===== Records supplied =====

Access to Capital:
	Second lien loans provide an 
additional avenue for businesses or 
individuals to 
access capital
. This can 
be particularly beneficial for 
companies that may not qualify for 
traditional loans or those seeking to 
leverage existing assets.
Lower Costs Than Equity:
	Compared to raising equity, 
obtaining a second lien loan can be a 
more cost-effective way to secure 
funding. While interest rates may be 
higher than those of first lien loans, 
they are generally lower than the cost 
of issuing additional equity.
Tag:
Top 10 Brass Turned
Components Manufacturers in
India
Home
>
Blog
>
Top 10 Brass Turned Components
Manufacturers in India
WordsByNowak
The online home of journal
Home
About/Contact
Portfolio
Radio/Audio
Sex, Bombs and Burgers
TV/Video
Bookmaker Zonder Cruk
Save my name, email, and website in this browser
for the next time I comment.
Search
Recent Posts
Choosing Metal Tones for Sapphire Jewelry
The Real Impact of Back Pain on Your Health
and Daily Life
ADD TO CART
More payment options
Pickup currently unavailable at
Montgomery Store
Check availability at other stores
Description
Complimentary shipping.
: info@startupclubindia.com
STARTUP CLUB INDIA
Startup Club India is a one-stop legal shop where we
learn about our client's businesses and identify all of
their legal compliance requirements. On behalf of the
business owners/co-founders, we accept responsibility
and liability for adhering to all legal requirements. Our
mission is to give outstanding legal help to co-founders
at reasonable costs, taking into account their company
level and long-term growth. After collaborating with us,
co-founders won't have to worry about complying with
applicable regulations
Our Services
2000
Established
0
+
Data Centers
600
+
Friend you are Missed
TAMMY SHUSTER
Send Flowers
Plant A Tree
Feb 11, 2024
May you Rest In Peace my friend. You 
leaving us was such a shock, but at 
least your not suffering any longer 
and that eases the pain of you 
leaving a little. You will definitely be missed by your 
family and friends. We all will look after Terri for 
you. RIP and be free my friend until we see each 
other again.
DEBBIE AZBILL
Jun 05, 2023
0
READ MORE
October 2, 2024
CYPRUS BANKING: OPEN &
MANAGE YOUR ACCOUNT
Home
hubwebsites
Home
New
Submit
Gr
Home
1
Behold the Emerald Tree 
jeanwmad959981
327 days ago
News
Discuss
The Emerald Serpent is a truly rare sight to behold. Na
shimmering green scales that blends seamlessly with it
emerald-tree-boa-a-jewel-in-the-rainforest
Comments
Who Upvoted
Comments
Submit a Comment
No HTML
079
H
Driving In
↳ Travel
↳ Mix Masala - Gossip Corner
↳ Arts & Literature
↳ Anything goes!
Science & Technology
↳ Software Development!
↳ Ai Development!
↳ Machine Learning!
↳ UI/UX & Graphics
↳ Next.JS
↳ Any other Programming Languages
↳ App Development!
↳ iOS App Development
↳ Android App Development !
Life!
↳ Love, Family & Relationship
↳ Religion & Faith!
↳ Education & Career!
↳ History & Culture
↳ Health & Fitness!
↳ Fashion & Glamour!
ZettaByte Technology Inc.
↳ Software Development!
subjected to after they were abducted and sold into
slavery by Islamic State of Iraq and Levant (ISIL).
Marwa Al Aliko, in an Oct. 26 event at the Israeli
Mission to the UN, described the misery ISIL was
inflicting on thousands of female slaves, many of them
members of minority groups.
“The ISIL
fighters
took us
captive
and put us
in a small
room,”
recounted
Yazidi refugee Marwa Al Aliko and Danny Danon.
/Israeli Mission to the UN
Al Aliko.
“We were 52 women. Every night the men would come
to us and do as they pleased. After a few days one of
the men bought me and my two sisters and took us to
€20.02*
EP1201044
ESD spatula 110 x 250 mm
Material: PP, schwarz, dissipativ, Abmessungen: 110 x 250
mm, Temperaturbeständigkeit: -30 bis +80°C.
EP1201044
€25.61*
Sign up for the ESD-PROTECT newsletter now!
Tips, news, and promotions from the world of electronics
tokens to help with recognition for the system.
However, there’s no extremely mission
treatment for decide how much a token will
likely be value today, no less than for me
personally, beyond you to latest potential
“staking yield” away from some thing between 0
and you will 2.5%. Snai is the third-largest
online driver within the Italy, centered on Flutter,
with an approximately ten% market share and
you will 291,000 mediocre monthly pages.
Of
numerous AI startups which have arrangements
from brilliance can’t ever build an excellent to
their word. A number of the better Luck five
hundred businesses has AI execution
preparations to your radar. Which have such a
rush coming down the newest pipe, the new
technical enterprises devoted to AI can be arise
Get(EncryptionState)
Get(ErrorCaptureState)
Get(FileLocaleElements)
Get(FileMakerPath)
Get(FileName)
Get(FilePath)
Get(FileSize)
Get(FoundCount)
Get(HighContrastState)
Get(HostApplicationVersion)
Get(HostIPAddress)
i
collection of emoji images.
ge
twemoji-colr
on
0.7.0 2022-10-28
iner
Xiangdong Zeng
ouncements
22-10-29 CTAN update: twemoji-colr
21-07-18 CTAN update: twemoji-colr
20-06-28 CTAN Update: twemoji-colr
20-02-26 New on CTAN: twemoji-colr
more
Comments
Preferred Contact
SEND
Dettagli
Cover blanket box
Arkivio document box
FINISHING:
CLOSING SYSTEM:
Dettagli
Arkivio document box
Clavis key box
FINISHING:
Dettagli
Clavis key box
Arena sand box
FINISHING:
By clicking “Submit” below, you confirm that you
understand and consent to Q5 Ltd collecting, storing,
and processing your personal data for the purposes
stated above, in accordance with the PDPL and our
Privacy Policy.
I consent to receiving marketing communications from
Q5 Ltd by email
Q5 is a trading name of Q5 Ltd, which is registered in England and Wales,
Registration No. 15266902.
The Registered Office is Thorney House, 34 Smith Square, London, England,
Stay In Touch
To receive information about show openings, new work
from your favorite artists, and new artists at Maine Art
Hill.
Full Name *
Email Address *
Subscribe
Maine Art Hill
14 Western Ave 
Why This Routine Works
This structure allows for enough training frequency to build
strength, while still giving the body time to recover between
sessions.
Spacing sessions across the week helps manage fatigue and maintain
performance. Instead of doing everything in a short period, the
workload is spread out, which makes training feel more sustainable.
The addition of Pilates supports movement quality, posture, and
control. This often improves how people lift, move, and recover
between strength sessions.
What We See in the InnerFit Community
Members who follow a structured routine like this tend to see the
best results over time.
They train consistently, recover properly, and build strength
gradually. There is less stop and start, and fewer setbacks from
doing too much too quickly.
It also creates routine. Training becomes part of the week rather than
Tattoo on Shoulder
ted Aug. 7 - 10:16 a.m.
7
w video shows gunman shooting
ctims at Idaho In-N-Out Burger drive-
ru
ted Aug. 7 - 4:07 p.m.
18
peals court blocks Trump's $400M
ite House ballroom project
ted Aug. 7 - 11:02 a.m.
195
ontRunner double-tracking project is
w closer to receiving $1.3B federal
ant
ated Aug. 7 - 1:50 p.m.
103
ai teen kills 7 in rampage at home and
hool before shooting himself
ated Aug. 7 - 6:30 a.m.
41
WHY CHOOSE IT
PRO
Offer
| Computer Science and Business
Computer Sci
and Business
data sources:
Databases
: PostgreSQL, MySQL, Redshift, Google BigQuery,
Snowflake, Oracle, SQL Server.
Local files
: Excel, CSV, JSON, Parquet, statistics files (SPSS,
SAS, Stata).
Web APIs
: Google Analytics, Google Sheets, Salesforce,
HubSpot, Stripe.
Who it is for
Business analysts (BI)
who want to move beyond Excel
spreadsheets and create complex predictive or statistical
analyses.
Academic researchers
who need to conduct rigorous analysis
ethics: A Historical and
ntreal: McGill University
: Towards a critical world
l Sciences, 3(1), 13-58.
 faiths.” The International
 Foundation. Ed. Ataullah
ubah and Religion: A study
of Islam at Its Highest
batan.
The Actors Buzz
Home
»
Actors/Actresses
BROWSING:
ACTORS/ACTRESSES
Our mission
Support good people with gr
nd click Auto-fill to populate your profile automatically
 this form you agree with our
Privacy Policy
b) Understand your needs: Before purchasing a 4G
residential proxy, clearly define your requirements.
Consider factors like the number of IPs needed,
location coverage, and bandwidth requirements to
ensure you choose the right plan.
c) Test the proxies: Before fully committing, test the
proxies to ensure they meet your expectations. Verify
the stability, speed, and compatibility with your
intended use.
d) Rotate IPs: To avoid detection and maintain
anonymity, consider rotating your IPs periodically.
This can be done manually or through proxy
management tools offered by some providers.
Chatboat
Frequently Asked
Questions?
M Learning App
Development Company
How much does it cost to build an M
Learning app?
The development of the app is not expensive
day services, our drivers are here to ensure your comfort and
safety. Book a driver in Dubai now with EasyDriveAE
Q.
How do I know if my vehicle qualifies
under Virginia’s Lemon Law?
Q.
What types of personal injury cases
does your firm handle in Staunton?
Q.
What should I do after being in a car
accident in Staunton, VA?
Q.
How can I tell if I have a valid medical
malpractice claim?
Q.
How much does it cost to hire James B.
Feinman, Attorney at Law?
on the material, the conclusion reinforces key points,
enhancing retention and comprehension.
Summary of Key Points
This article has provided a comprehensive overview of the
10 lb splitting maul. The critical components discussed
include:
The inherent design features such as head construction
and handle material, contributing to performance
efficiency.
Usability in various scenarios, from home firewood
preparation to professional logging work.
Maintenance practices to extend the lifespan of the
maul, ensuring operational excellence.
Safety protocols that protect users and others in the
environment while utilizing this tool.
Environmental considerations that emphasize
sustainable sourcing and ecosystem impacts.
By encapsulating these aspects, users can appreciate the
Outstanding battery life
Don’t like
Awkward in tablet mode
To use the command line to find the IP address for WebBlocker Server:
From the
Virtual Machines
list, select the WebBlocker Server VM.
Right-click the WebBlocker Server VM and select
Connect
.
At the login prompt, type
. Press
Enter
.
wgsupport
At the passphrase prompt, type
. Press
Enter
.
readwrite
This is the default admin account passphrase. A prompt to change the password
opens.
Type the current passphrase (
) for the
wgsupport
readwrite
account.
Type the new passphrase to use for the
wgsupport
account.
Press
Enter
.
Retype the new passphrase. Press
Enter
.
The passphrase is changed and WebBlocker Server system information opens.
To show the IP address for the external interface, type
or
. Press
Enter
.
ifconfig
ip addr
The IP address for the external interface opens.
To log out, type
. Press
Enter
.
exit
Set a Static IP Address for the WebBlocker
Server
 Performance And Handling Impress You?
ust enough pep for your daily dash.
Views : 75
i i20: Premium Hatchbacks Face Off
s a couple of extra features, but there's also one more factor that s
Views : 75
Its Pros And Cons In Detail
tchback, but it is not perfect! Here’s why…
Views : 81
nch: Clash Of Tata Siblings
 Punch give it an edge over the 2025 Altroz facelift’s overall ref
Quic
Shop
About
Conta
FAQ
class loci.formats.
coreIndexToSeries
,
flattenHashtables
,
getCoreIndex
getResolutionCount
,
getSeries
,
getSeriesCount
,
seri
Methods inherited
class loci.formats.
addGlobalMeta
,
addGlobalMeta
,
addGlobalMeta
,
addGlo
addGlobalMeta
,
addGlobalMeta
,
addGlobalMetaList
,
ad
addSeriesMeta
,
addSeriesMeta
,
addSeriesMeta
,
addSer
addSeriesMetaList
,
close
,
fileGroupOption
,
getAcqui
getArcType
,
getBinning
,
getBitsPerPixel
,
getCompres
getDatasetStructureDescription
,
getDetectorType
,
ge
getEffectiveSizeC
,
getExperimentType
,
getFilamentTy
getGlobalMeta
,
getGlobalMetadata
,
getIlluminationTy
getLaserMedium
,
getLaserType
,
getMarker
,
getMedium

=====

**Problem:** Count the lines of the records that contain the string "businesses", treating uppercase and lowercase letters as different. Give only the number.

**Answer area:** 3